There are numerous UDRP WIPO decisions where it was found that the addition of generic terms does not serve to distinguish the domain name from the trademark, but rather, would reinforce the association of the trademark with the domain name (see e.g. Viacom International Inc. v. Frank F. Jackson and Nancy Miller, WIPO Case No. D2003-0755; Caterpillar Inc. v. Roam the Planet, Ltd., WIPO Case No. D2000-0275). There are also precedents that state that the adding of a geographic term does not impair a finding of similarity between the domain name and the trademark (see Playboy Enterprises International, Inc. v. Zeynel Demirtas, WIPO Case No. D2007-0768).
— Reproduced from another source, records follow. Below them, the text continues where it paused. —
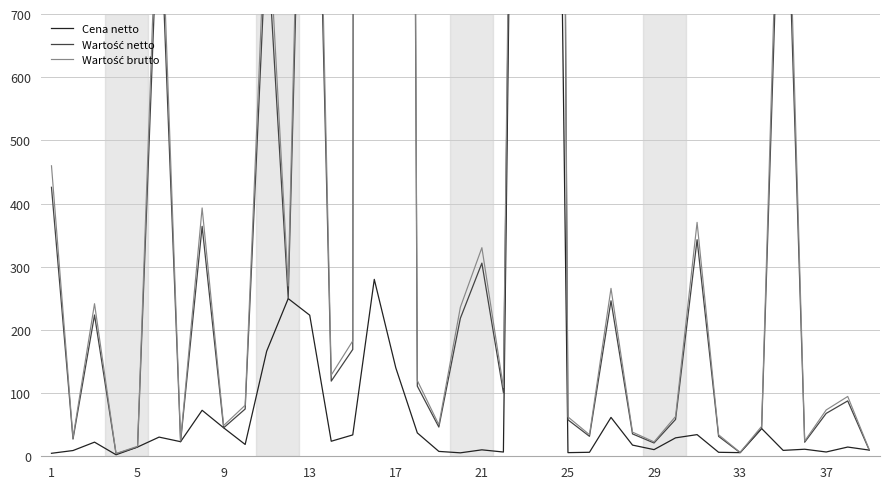

At which category is the sum across all series the highest?

15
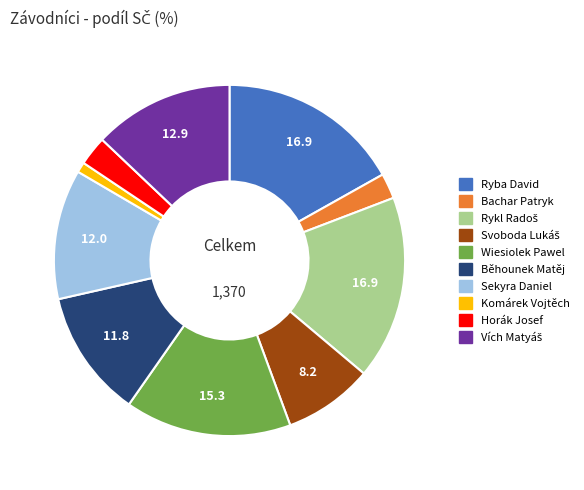

Is there a majority slice in this chart?

No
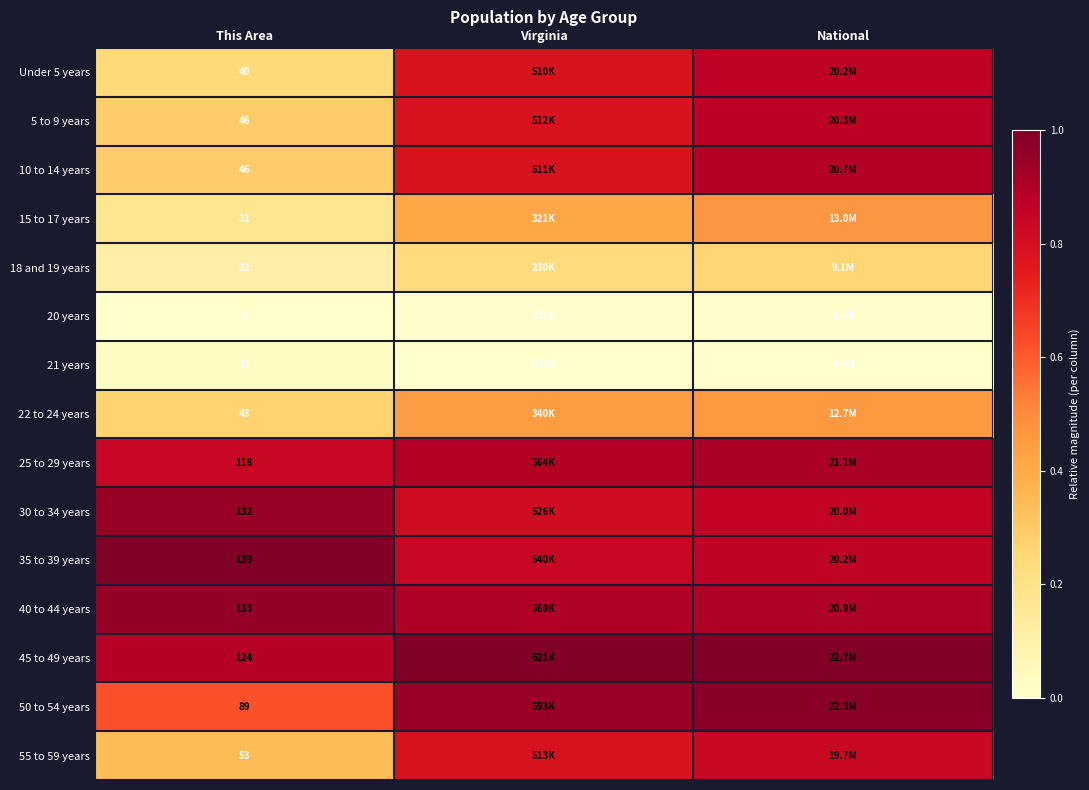

At how many categories does at least one series exceed 0?

3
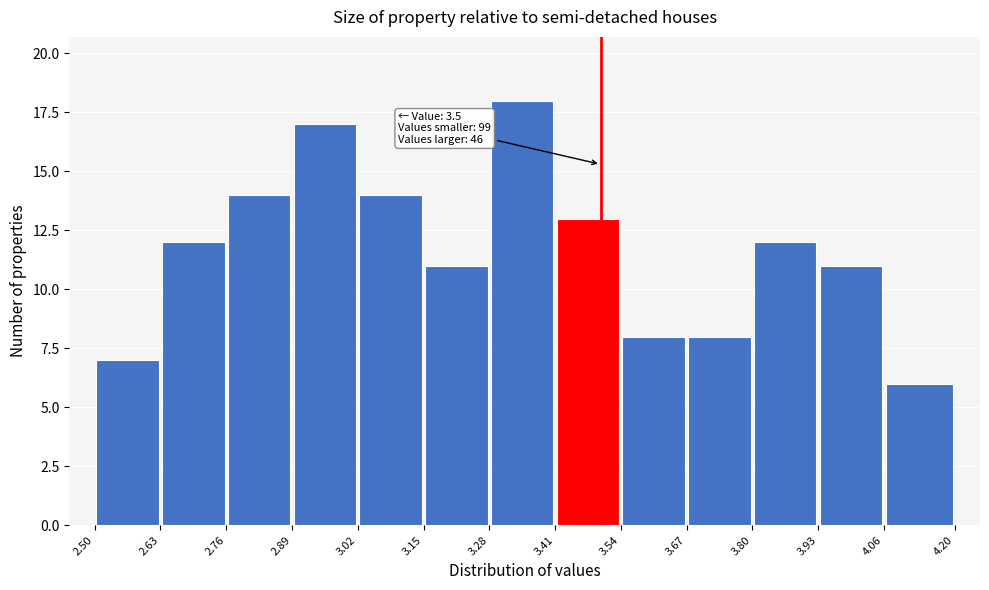

Over which range of the x-axis is the bar tallest?

3.28 to 3.41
Therefore, the Panel finds that the disputed domain names <chaussuresfeiyuepascher.com>; <feiyueinc.com>; <feiyueshoesinc.com>; and <shanghai-feiyue-shoes.com> are all confusingly similar to the trademark FEIYUE to which Complainant has rights and, thus, the requirement of paragraph 4(a)(i) of the Policy is met.
B. Rights or Legitimate Interests
The disputed domain names were registered on November 26, 2010 and January 25, 2011, that is, several years after Complainant started to use the trademark FEIYUE (Complainant’s earlier trademark registration was filed in 2006). Therefore, the prior rights over such trademark are clearly on Complainant’s side.
In addition, Respondent does not run any legitimate business activity in connection with the disputed domain names. On the contrary, three of Respondent’s web sites simply try to pass-off themselves as if they belonged to Complainant itself, reproducing Complainant’s distinctive logo, and one of the websites (“www.feiyueshoesinc.com”) resolves to a pay-per-click site.
Thus, the Panel concludes that the disputed domain names are not rightfully used by Respondent in connection with any bona fide offering of goods and services.
Complainant has established a prima facie case that Respondent does not have rights or legitimate interests in the disputed domain names. Since Respondent has not replied to the Complaint and, thus, has not presented any other evidence or elements to justify any rights or legitimate interests in connection with the disputed domain names, the Panel has found no indication that any of the circumstances described in paragraph 4(c)(i),(iii) of the Policy could apply to the present matter.
Therefore, given the circumstances described above, the Panel finds that Respondent has no right or legitimate interests in disputed the domain names (Policy, paragraph 4(a)(ii)).
C. Registered and Used in Bad Faith
The successful use of the trademark FEIYUE by Complainant in creating, manufacturing and selling shoes since at least as early as 2006, the fact that Respondent only registered the disputed domain names four (4) to five (5) years later, in 2010 and 2011, and the fact that in three of its web sites Respondent tries to pass-off itself as Complainant and in one of its websites links to Complainant’s competitors are displayed, are all strong elements that allow the Panel to conclude that Respondent not only had actual knowledge of the trademark FEIYUE before the registration of the disputed domain names, but also that Respondent registered and is until this date using such domain names with the intention of deceiving and diverting Complainant’s customers.
Thus, the Panel finds that Respondent has intentionally attempted to attract, for commercial gain, Internet users to Respondent’s websites or other on-line location, by creating a likelihood of confusion with the trademark FEIYUE in which Complainant has rights and that Complainant has proven that Respondent’s registration and use of the disputed domain names was in bad faith, according to paragraph 4(a)(iii) of the Policy.
For all the foregoing reasons, in accordance with paragraphs 4(i) of the Policy and 15 of the Rules, the Panel orders that the domain names <chaussuresfeiyuepascher.com>; <feiyueinc.com>; <feiyueshoesinc.com>; <shanghai-feiyue-shoes.com> be transferred to Complainant.